In the CareFirst breach, it appears that segmentation of information helped minimize the amount of data the hackers were able to access. And that's an important lesson for others to learn, security specialists say.
"Segmentation of information is the name of the game in our modern threat landscape," says Marcin Kleczynski, CEO of Malwarebytes, a provider of anti-malware solutions. "Attackers are constantly increasing their ability to compromise secure networks, be it through new technologies or old- fashioned social engineering. To that end, treating a breach less like an 'it won't happen to me' scenario in favor of a stance that expects it can help those who are charged with securing the information make a more effective battle plan."
CareFirst, in a statement on its breach information website, says the attackers gained "limited, unauthorized access to a single CareFirst database." It notes: "Evidence suggests the attackers could have potentially acquired member-created user names created by individuals to access CareFirst's website, as well as members' names, birth dates, email addresses and subscriber identification number. However, CareFirst user names must be used in conjunction with a member-created password to gain access to underlying member data through CareFirst's website.
"The database in question did not include these passwords because they are fully encrypted and stored in a separate system as a safeguard against such attacks. The database accessed by attackers contained no member Social Security numbers, medical claims, employment, credit card or financial information."
CareFirst said the intrusion occurred in June 2014, but wasn't discovered until April 2015 after the insurer commissioned forensics vendor Mandiant to do a security review of the health plan's systems. Keefe of Beazley notes, however, that delayed breach discovery is common.
"Security technology is trying valiantly to keep up with hackers. Malware has the ability to cover its tracks, and often morphs into something that's hard to detect," she says. Nonetheless, many healthcare sector entities, "need to re-order their priorities" and allocate more resources to breach prevention and detection, she adds.

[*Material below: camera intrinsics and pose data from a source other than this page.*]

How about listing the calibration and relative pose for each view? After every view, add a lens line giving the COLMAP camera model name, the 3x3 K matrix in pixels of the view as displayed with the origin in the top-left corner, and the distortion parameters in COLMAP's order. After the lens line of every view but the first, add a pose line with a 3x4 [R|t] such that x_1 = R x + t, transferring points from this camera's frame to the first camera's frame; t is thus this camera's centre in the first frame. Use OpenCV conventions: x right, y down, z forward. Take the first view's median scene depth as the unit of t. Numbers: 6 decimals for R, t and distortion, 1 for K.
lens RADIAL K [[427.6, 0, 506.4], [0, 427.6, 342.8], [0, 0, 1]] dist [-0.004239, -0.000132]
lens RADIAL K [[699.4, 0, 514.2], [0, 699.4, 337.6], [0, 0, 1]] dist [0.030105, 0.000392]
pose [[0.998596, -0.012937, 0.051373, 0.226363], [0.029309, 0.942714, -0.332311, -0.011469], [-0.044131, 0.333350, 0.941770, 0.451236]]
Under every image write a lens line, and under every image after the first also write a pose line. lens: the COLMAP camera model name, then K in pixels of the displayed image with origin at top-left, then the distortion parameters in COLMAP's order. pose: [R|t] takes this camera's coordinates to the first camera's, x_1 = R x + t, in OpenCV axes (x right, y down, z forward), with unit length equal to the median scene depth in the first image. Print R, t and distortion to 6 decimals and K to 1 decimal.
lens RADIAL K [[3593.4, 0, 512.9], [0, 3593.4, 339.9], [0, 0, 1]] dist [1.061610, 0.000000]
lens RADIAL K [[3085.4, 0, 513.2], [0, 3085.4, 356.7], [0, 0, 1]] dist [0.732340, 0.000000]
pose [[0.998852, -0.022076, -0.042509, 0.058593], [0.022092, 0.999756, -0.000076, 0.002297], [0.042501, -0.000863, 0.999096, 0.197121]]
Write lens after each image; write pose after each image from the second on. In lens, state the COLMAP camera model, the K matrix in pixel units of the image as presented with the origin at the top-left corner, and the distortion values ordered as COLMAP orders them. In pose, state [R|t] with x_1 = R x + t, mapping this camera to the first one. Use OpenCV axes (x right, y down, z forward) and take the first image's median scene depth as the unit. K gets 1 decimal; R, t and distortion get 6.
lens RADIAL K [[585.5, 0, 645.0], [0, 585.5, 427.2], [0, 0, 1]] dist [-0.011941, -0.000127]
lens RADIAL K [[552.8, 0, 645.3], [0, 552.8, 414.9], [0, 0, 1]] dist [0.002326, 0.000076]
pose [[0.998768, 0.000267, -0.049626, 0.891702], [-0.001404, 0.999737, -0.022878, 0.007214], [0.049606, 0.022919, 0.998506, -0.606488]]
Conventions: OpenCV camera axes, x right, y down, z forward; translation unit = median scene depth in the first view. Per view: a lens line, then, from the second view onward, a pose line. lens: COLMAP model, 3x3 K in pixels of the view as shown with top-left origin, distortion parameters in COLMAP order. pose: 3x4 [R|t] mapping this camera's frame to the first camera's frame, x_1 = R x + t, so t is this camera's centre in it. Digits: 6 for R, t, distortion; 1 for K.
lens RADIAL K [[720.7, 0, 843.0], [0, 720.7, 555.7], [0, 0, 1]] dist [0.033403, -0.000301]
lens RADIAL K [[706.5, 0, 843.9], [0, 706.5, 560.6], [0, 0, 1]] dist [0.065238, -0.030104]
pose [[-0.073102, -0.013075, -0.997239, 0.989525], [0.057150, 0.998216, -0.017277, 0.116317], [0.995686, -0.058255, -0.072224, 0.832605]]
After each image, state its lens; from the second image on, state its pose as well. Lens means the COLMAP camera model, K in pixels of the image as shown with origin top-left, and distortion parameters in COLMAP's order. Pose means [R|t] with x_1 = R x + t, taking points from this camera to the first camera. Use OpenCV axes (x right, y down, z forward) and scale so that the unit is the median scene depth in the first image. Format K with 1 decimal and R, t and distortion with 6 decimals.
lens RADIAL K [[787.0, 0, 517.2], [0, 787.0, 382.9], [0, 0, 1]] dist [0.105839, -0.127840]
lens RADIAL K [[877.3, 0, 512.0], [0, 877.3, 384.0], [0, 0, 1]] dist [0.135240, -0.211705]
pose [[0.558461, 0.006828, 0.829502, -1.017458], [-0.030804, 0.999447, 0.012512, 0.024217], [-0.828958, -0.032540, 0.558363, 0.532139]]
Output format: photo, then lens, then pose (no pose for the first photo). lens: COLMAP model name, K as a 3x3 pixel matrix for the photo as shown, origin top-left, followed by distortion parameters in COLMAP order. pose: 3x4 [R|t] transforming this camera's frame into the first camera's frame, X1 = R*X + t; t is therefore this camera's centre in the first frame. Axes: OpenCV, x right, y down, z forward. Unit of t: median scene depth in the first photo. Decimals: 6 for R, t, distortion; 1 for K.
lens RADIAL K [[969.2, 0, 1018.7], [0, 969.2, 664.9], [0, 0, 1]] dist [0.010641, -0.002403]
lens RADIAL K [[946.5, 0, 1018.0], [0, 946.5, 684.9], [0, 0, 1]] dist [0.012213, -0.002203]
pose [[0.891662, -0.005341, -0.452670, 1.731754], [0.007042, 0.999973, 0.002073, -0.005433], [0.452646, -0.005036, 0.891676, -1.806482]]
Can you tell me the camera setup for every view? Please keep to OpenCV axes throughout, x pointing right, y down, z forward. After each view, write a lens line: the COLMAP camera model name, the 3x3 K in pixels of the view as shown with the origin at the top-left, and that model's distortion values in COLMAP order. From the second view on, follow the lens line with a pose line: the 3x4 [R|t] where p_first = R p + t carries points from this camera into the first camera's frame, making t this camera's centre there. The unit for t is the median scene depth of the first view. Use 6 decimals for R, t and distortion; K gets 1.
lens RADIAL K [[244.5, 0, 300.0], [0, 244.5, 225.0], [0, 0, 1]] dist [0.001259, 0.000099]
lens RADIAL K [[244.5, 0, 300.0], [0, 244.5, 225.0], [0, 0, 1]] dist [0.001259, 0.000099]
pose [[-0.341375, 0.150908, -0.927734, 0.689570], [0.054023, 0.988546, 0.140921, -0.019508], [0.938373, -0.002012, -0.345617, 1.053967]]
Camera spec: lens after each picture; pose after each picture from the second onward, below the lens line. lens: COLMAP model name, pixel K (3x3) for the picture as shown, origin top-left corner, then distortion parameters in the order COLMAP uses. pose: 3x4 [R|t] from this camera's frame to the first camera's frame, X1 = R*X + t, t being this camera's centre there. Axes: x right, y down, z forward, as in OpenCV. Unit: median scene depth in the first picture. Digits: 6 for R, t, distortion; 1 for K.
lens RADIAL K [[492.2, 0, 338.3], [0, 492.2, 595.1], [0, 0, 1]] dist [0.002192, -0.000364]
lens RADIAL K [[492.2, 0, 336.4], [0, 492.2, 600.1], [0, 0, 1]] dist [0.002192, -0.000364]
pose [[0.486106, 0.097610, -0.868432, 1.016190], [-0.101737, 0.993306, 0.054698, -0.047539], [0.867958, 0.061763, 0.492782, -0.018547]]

Security and privacy expert Rebecca Herold, CEO of The Privacy Professor, notes: "I believe it is almost a certainty that many covered entities and business associates are hacked and don't know it. From what I've seen in the largest of hospital systems down to the one-doctor healthcare clinic, and in many healthcare insurance companies, there are often large numbers of PHI repositories that do not have access logs established."
Too many organizations have little to no network monitoring, a lack of comprehensive risk management practices, and too few security tools, including those for detecting security problems and logging access for everywhere PHI is stored, she says.
"Also, a lack of proper funding for security, and lack of ongoing training for information security staff," contribute to the problem, she notes. "Health insurance executives need to realize that is it significantly less expensive to invest more in information security than it is to continually clean up after privacy breaches; information security cost is a fraction of the costs of breaches."
CareFirst did not respond to a request by Information Security Media Group for comment.